# first custom widebody job



## Aaran (Sep 18, 2007)

had this in over the past 6 months.

came in with the cage welded in as it was a road legal racer (custom cages msa spec cage etc) plan was just to tidy it up as the owner was just going to bodge it over in nato green army paint with a roller and use rivvet on fiberglass rear arches...........

anyo after a weeks messing the front end was modded enough to fit (trust me nothing fitted, the front bumper was for a 16v crx not a vtec fronted one, so it required loads of modding around the lights etc)

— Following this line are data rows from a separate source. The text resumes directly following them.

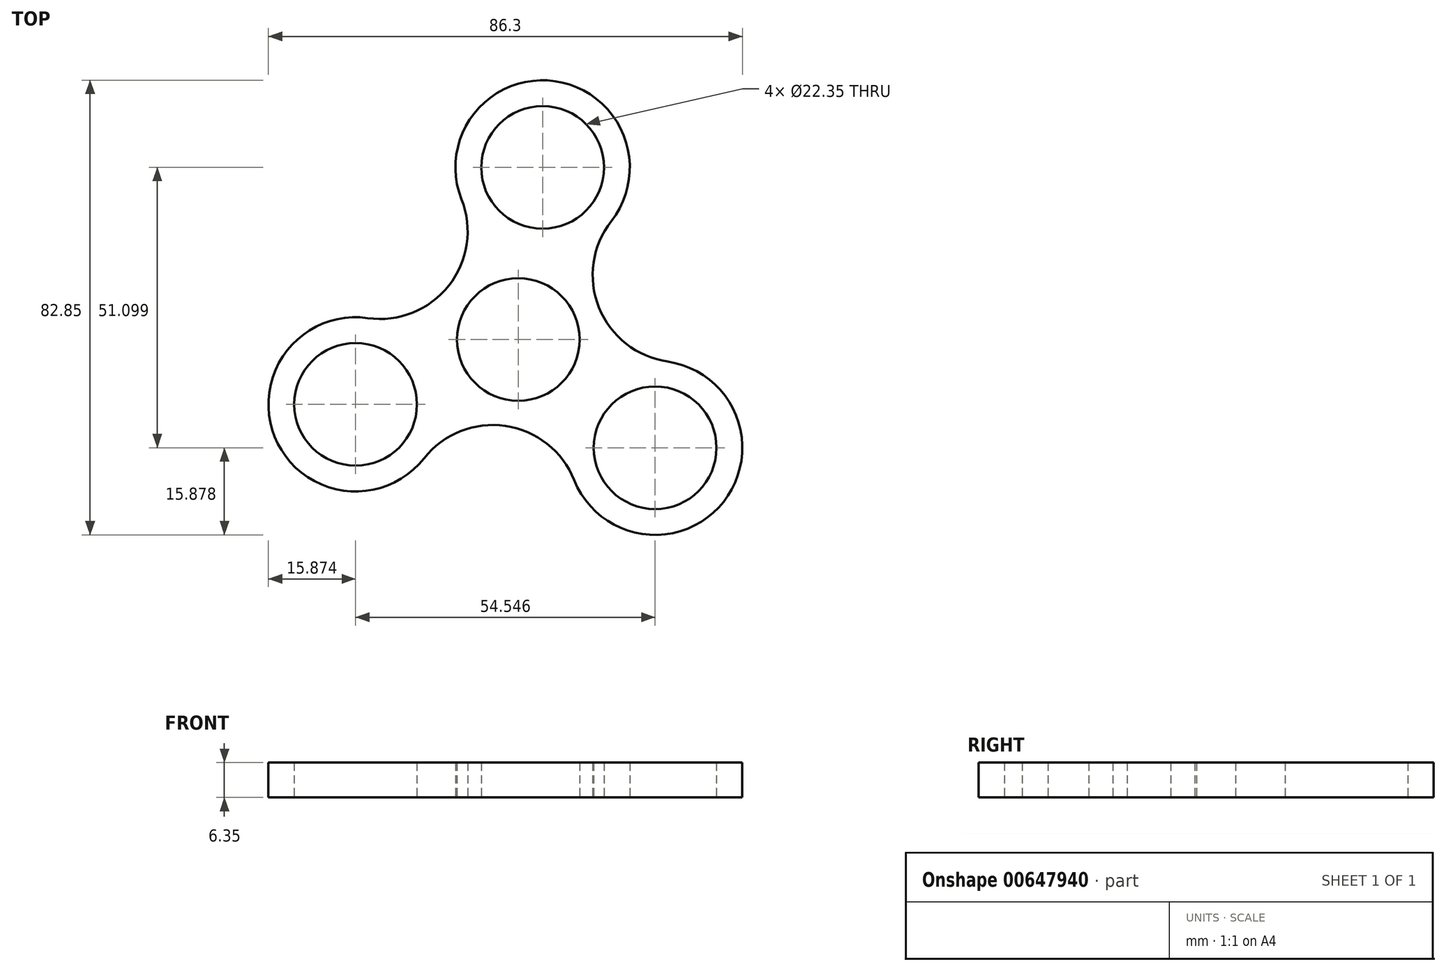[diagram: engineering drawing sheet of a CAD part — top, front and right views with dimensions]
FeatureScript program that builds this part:
annotation { "Feature Type Name" : "Feature", "Feature Type Description" : "" }
export const myFeature = defineFeature(function(context is Context, id is Id, definition is map)
    precondition{}
    {
        {
            var Q0;
            Q0=qCreatedBy(makeId("Top.planeOp"),FACE);
            var sketch = newSketch(context, id + "F0", { "sketchPlane" : qUnion([Q0])});
            skArc(sketch, "E0", {"start": v(-27.4, 3.9) * mm, "mid": v(-12.66, 9.82) * mm, "end": v(-10.34, 25.54) * mm});
            skArc(sketch, "E1", {"start": v(16.93, 21.59) * mm, "mid": v(6.7, 47.08) * mm, "end": v(-10.34, 25.54) * mm});
            skArc(sketch, "E2", {"start": v(-27.4, 3.9) * mm, "mid": v(-44.36, -17.72) * mm, "end": v(-17.16, -21.64) * mm});
            skArc(sketch, "E3", {"start": v(10.17, -25.61) * mm, "mid": v(-2.35, -15.74) * mm, "end": v(-17.16, -21.64) * mm});
            skArc(sketch, "E4", {"start": v(16.93, 21.59) * mm, "mid": v(14.7, 5.82) * mm, "end": v(27.2, -4.02) * mm});
            skArc(sketch, "E5", {"start": v(10.17, -25.61) * mm, "mid": v(37.39, -29.56) * mm, "end": v(27.2, -4.02) * mm});
            skCircle(sketch, "E6", {"center": v(0, 0) * mm, "radius": 11.18 * mm});
            skCircle(sketch, "E7", {"center": v(-29.63, -11.81) * mm, "radius": 11.18 * mm});
            skCircle(sketch, "E8", {"center": v(4.43, 31.37) * mm, "radius": 11.18 * mm});
            skCircle(sketch, "E9", {"center": v(24.92, -19.73) * mm, "radius": 11.18 * mm});
            skSolve(sketch);
        }
        {
            var Q0;
            Q0=makeQuery(id+"F0.imprint","IMPRINT",FACE,{"disambiguationData":[TD([[makeQuery(id+"F0.imprint","IMPRINT",EDGE,{"derivedFrom":sQuery(id+"F0.wireOp",EDGE,"E0")}),-1.0]])]});
            extrude(context, id + "F1", {"entities" : qUnion([Q0]), "depth" : 6.35 * mm, "offsetDistance" : 25.4 * mm});
        }
    });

roughtly put everything together and got it all sprayed in cream epoxy primer ,took it to JAE with us and it drew loads of views and photos over the entire weekend, and being at jae we got pretty much hammered, and then got the smart **** idea of instead of putting on some ****ty fiberglass arch extensions on the rear to go full wide body in steel....

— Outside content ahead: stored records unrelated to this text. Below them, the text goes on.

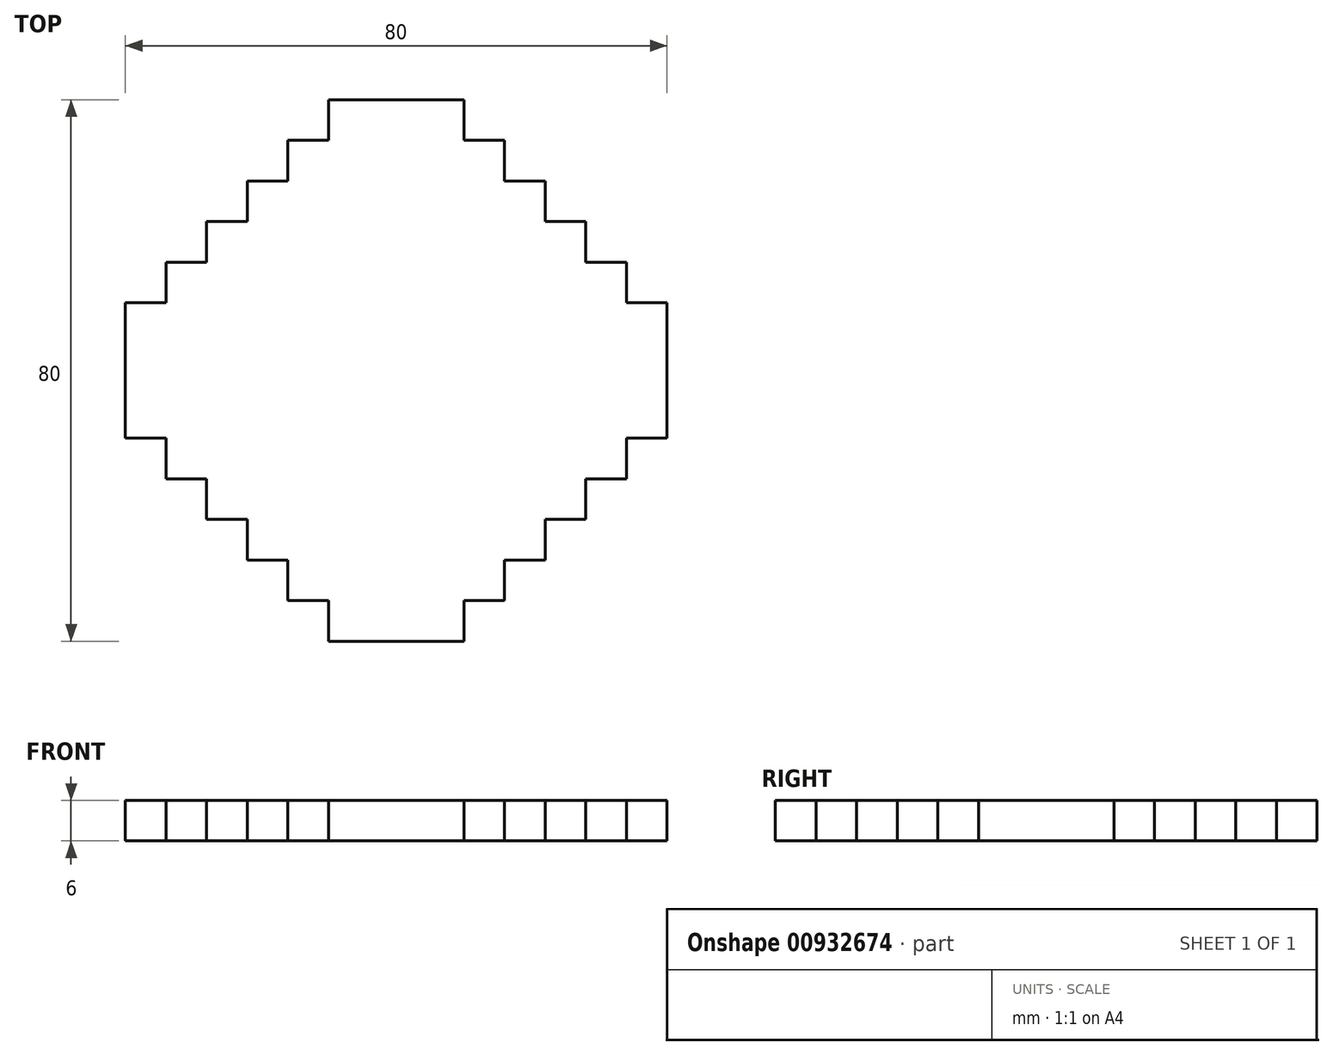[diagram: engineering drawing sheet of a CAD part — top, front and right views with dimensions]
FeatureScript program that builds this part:
annotation { "Feature Type Name" : "Feature", "Feature Type Description" : "" }
export const myFeature = defineFeature(function(context is Context, id is Id, definition is map)
    precondition{}
    {
        {
            var Q0;
            Q0=qCreatedBy(makeId("Top.planeOp"),FACE);
            var sketch = newSketch(context, id + "F0", { "sketchPlane" : qUnion([Q0])});
            skLineSegment(sketch, "E0.bottom", {"start": v(-10, 40) * mm, "end": v(10, 40) * mm});
            skLineSegment(sketch, "E0.top", {"start": v(-10, -40) * mm, "end": v(10, -40) * mm});
            skPoint(sketch, "E0.middle", {"position": v(0, 0) * mm});
            skLineSegment(sketch, "E1.top", {"start": v(10, 34) * mm, "end": v(16, 34) * mm});
            skLineSegment(sketch, "E1.left", {"start": v(10, 40) * mm, "end": v(10, 34) * mm});
            skLineSegment(sketch, "E2.top", {"start": v(16, 28) * mm, "end": v(22, 28) * mm});
            skLineSegment(sketch, "E2.left", {"start": v(16, 34) * mm, "end": v(16, 28) * mm});
            skLineSegment(sketch, "E3.top", {"start": v(22, 22) * mm, "end": v(28, 22) * mm});
            skLineSegment(sketch, "E3.left", {"start": v(22, 28) * mm, "end": v(22, 22) * mm});
            skLineSegment(sketch, "E4.top", {"start": v(28, 16) * mm, "end": v(34, 16) * mm});
            skLineSegment(sketch, "E4.left", {"start": v(28, 22) * mm, "end": v(28, 16) * mm});
            skLineSegment(sketch, "E5.top", {"start": v(34, 10) * mm, "end": v(40, 10) * mm});
            skLineSegment(sketch, "E5.left", {"start": v(34, 16) * mm, "end": v(34, 10) * mm});
            skLineSegment(sketch, "E6.MirrorCS", {"start": v(-16, 34) * mm, "end": v(-16, 28) * mm});
            skLineSegment(sketch, "E7.MirrorCS", {"start": v(-10, 40) * mm, "end": v(-10, 34) * mm});
            skLineSegment(sketch, "E8.MirrorCS", {"start": v(-22, 28) * mm, "end": v(-22, 22) * mm});
            skLineSegment(sketch, "E9.MirrorCS", {"start": v(-34, 16) * mm, "end": v(-34, 10) * mm});
            skLineSegment(sketch, "E10.MirrorCS", {"start": v(-28, 22) * mm, "end": v(-28, 16) * mm});
            skLineSegment(sketch, "E11.MirrorCS", {"start": v(-22, 22) * mm, "end": v(-28, 22) * mm});
            skLineSegment(sketch, "E12.MirrorCS", {"start": v(-28, 16) * mm, "end": v(-34, 16) * mm});
            skLineSegment(sketch, "E13.MirrorCS", {"start": v(-34, 10) * mm, "end": v(-40, 10) * mm});
            skLineSegment(sketch, "E14.MirrorCS", {"start": v(-16, 28) * mm, "end": v(-22, 28) * mm});
            skLineSegment(sketch, "E15.MirrorCS", {"start": v(-10, 34) * mm, "end": v(-16, 34) * mm});
            skLineSegment(sketch, "E16.MirrorCS", {"start": v(-34, -10) * mm, "end": v(-40, -10) * mm});
            skLineSegment(sketch, "E17.MirrorCS", {"start": v(-28, -16) * mm, "end": v(-34, -16) * mm});
            skLineSegment(sketch, "E18.MirrorCS", {"start": v(-22, -22) * mm, "end": v(-28, -22) * mm});
            skLineSegment(sketch, "E19.MirrorCS", {"start": v(-34, -16) * mm, "end": v(-34, -10) * mm});
            skLineSegment(sketch, "E20.MirrorCS", {"start": v(-28, -22) * mm, "end": v(-28, -16) * mm});
            skLineSegment(sketch, "E21.MirrorCS", {"start": v(-22, -28) * mm, "end": v(-22, -22) * mm});
            skLineSegment(sketch, "E22.MirrorCS", {"start": v(-16, -34) * mm, "end": v(-16, -28) * mm});
            skLineSegment(sketch, "E23.MirrorCS", {"start": v(-10, -34) * mm, "end": v(-16, -34) * mm});
            skLineSegment(sketch, "E24.MirrorCS", {"start": v(-16, -28) * mm, "end": v(-22, -28) * mm});
            skLineSegment(sketch, "E25.MirrorCS", {"start": v(-10, -40) * mm, "end": v(-10, -34) * mm});
            skLineSegment(sketch, "E26.MirrorCS", {"start": v(34, -10) * mm, "end": v(40, -10) * mm});
            skLineSegment(sketch, "E27.MirrorCS", {"start": v(28, -16) * mm, "end": v(34, -16) * mm});
            skLineSegment(sketch, "E28.MirrorCS", {"start": v(22, -22) * mm, "end": v(28, -22) * mm});
            skLineSegment(sketch, "E29.MirrorCS", {"start": v(16, -28) * mm, "end": v(22, -28) * mm});
            skLineSegment(sketch, "E30.MirrorCS", {"start": v(10, -40) * mm, "end": v(10, -34) * mm});
            skLineSegment(sketch, "E31.MirrorCS", {"start": v(16, -34) * mm, "end": v(16, -28) * mm});
            skLineSegment(sketch, "E32.MirrorCS", {"start": v(10, -34) * mm, "end": v(16, -34) * mm});
            skLineSegment(sketch, "E33.MirrorCS", {"start": v(22, -28) * mm, "end": v(22, -22) * mm});
            skLineSegment(sketch, "E34.MirrorCS", {"start": v(28, -22) * mm, "end": v(28, -16) * mm});
            skLineSegment(sketch, "E35.MirrorCS", {"start": v(34, -16) * mm, "end": v(34, -10) * mm});
            skPoint(sketch, "E1.right.start.orphan", {"position": v(68.94, 60) * mm});
            skPoint(sketch, "E36.orphan", {"position": v(68.94, 34) * mm});
            skPoint(sketch, "E37.orphan", {"position": v(68.95, 40) * mm});
            skPoint(sketch, "E38.orphan", {"position": v(68.94, 50) * mm});
            skPoint(sketch, "E3.right.end.orphan", {"position": v(68.94, 22) * mm});
            skPoint(sketch, "E3.right.start.orphan", {"position": v(68.94, 40) * mm});
            skPoint(sketch, "E4.right.start.orphan", {"position": v(68.94, 30) * mm});
            skLineSegment(sketch, "E39.trimOffspring", {"start": v(40, 10) * mm, "end": v(40, -10) * mm});
            skPoint(sketch, "E0.right.start.orphan", {"position": v(68.94, 28) * mm});
            skPoint(sketch, "E40.orphan", {"position": v(40, 16) * mm});
            skPoint(sketch, "E41.orphan", {"position": v(68.94, -22) * mm});
            skPoint(sketch, "E42.orphan", {"position": v(40, -16) * mm});
            skPoint(sketch, "E43.orphan", {"position": v(68.94, -28) * mm});
            skPoint(sketch, "E44.MirrorCS.end.orphan", {"position": v(68.94, -40) * mm});
            skPoint(sketch, "E44.MirrorCS.start.orphan", {"position": v(22, -28) * mm});
            skPoint(sketch, "E45.MirrorCS.end.orphan", {"position": v(68.94, -50) * mm});
            skPoint(sketch, "E46.trimOffspring.end.orphan", {"position": v(68.53, -40) * mm});
            skPoint(sketch, "E46.trimOffspring.start.orphan", {"position": v(68.94, -34) * mm});
            skPoint(sketch, "E47.MirrorCS.end.orphan", {"position": v(68.94, -60) * mm});
            skPoint(sketch, "E48.orphan", {"position": v(-68.94, -34) * mm});
            skPoint(sketch, "E49.MirrorCS.end.orphan", {"position": v(-68.94, -50) * mm});
            skPoint(sketch, "E49.MirrorCS.start.orphan", {"position": v(-16, -34) * mm});
            skPoint(sketch, "E50.orphan", {"position": v(-68.94, -28) * mm});
            skPoint(sketch, "E51.MirrorCS.end.orphan", {"position": v(-68.94, -40) * mm});
            skPoint(sketch, "E51.MirrorCS.start.orphan", {"position": v(-22, -28) * mm});
            skPoint(sketch, "E52.trimOffspring.end.orphan", {"position": v(-68.95, -40) * mm});
            skPoint(sketch, "E53.orphan", {"position": v(-40, -16) * mm});
            skPoint(sketch, "E54.trimOffspring.end.orphan", {"position": v(-68.94, -22) * mm});
            skLineSegment(sketch, "E55.trimOffspring", {"start": v(-40, 10) * mm, "end": v(-40, -10) * mm});
            skPoint(sketch, "E56.orphan", {"position": v(-68.53, 40) * mm});
            skPoint(sketch, "E57.orphan", {"position": v(-68.94, 34) * mm});
            skPoint(sketch, "E58.orphan", {"position": v(-68.94, 28) * mm});
            skPoint(sketch, "E59.MirrorCS.end.orphan", {"position": v(-68.94, 40) * mm});
            skPoint(sketch, "E60.orphan", {"position": v(-68.94, 22) * mm});
            skPoint(sketch, "E61.MirrorCS.end.orphan", {"position": v(-68.94, 30) * mm});
            skPoint(sketch, "E61.MirrorCS.start.orphan", {"position": v(-28, 22) * mm});
            skPoint(sketch, "E62.MirrorCS.end.orphan", {"position": v(-68.94, 50) * mm});
            skPoint(sketch, "E63.orphan", {"position": v(-40, 16) * mm});
            skPoint(sketch, "E64.MirrorCS.start.orphan", {"position": v(-28, 16) * mm});
            skSolve(sketch);
        }
        {
            var Q0;
            Q0=makeQuery(id+"F0.imprint","IMPRINT",FACE,{"disambiguationData":[TD([[makeQuery(id+"F0.imprint","IMPRINT",EDGE,{"derivedFrom":sQuery(id+"F0.wireOp",EDGE,"E0.bottom")}),-1.0]])]});
            extrude(context, id + "F1", {"entities" : qUnion([Q0]), "depth" : 6 * mm, "offsetDistance" : 25 * mm});
        }
    });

everything is functional on the car, engines a k20 on a 6 speed LSD box from a late spec civic type r, running a large single turbo. rear arches are made from (heavily) modded 4x4 front arches, all re-shaped to take the huge tyres. ended up fabbing all the inner arch to allow venting on the rear wheel wells (utter pain in teh **** this bit)

anyho was nice to do all the body side of it and my first dabble at proper custom bodywork. hate fiberglass and bodykits, much nicer to work in steel. circa 150 hours in this (about normal for one of my crx restores i do 24/7 lol)

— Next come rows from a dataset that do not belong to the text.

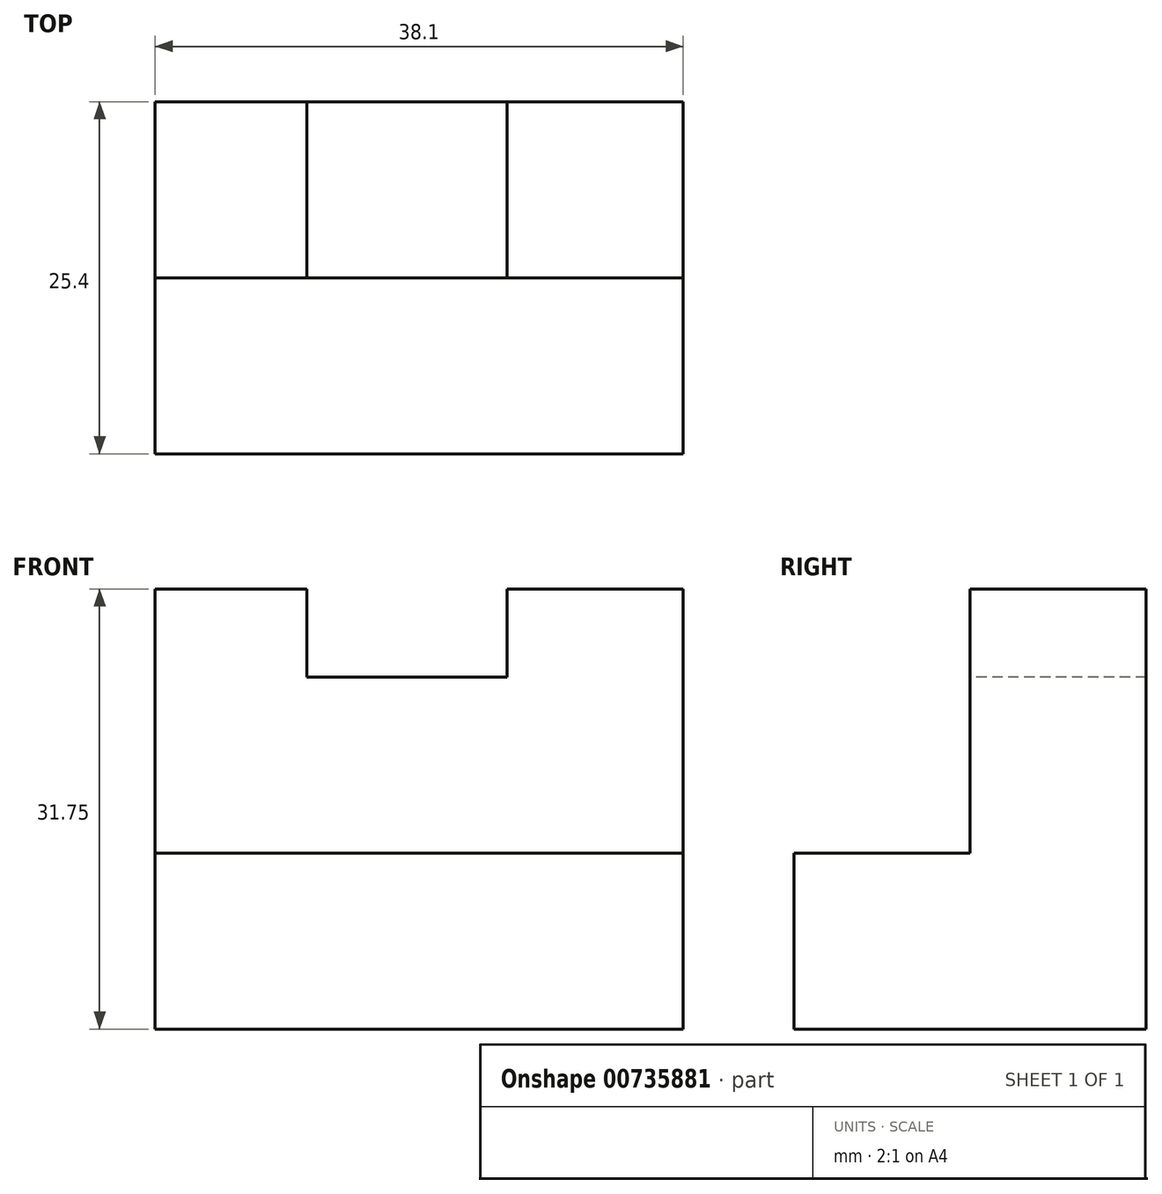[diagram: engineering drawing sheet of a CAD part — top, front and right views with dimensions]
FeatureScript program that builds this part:
annotation { "Feature Type Name" : "Feature", "Feature Type Description" : "" }
export const myFeature = defineFeature(function(context is Context, id is Id, definition is map)
    precondition{}
    {
        {
            var Q0;
            Q0=qCreatedBy(makeId("Right.planeOp"),FACE);
            var sketch = newSketch(context, id + "F0", { "sketchPlane" : qUnion([Q0])});
            skLineSegment(sketch, "E0", {"start": v(0, 0) * mm, "end": v(25.4, 0) * mm});
            skLineSegment(sketch, "E1", {"start": v(25.4, 0) * mm, "end": v(25.4, 31.75) * mm});
            skLineSegment(sketch, "E2", {"start": v(25.4, 31.75) * mm, "end": v(12.7, 31.75) * mm});
            skLineSegment(sketch, "E3", {"start": v(12.7, 31.75) * mm, "end": v(12.7, 12.7) * mm});
            skLineSegment(sketch, "E4", {"start": v(12.7, 12.7) * mm, "end": v(0, 12.7) * mm});
            skLineSegment(sketch, "E5", {"start": v(0, 12.7) * mm, "end": v(0, 0) * mm});
            skSolve(sketch);
        }
        {
            var Q0;
            Q0=makeQuery(id+"F0.imprint","IMPRINT",FACE,{"disambiguationData":[TD([[makeQuery(id+"F0.imprint","IMPRINT",EDGE,{"derivedFrom":sQuery(id+"F0.wireOp",EDGE,"E0")}),1.0]])]});
            extrude(context, id + "F1", {"entities" : qUnion([Q0]), "depth" : 38.1 * mm, "offsetDistance" : 25.4 * mm});
        }
        {
            var Q0;
            Q0=makeQuery(id+"F1.opExtrude","SWEPT_FACE",FACE,{"disambiguationData":[OSD([sQuery(id+"F0.wireOp",EDGE,"E3")])]});
            var sketch = newSketch(context, id + "F2", { "sketchPlane" : qUnion([Q0])});
            skLineSegment(sketch, "E6", {"start": v(19.05, 31.75) * mm, "end": v(19.05, 25.4) * mm});
            skLineSegment(sketch, "E7", {"start": v(19.05, 25.4) * mm, "end": v(25.4, 25.4) * mm});
            skLineSegment(sketch, "E8", {"start": v(25.4, 25.4) * mm, "end": v(25.4, 31.75) * mm});
            skSolve(sketch);
        }
        {
            var Q0;
            Q0 = qSketchRegion(id + "F2", true);
            var Q1;
            {var subQ0=sQuery(id+"F2.wireOp",EDGE,"E6");Q1=makeQuery(id+"F2.imprint","IMPRINT",FACE,{"disambiguationData":[TD([[makeQuery(id+"F2.imprint","IMPRINT",EDGE,{"derivedFrom":subQ0}),1.0]])]});}
            extrude(context, id + "F3", {"entities" : qUnion([Q0, Q1]), "operationType" : NewBodyOperationType.REMOVE, "oppositeDirection" : true, "depth" : 38.1 * mm, "offsetDistance" : 25.4 * mm});
        }
        {
            var Q0;
            Q0=makeQuery(id+"F1.opExtrude","SWEPT_FACE",FACE,{"disambiguationData":[OSD([sQuery(id+"F0.wireOp",EDGE,"E3")])]});
            var sketch = newSketch(context, id + "F4", { "sketchPlane" : qUnion([Q0])});
            skLineSegment(sketch, "E9", {"start": v(19.05, 25.4) * mm, "end": v(10.96, 25.4) * mm});
            skLineSegment(sketch, "E10", {"start": v(10.96, 25.4) * mm, "end": v(10.96, 31.75) * mm});
            skSolve(sketch);
        }
        {
            var Q0;
            Q0 = qSketchRegion(id + "F4", true);
            var Q1;
            Q1=makeQuery(id+"F4.imprint","IMPRINT",FACE,{"disambiguationData":[TD([[makeQuery(id+"F4.imprint","IMPRINT",EDGE,{"derivedFrom":sQuery(id+"F4.wireOp",EDGE,"E9")}),-1.0]])]});
            extrude(context, id + "F5", {"entities" : qUnion([Q0, Q1]), "operationType" : NewBodyOperationType.REMOVE, "oppositeDirection" : true, "depth" : 38.1 * mm, "offsetDistance" : 25.4 * mm});
        }
    });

got tomorrow to get the door caps on and the glass in. its not a prefect paint finish but for a race car its more than adequate . color is porsche speed yellow (12g i think the code) customers choice but beats roller applied nato green matt lol


----------



## ted11 (Jul 8, 2011)

Any more pics of the fabrication side of the job.


----------



## Andyb0127 (Jan 16, 2011)

Looks good Aaron as always mate, nice job. :thumb:


----------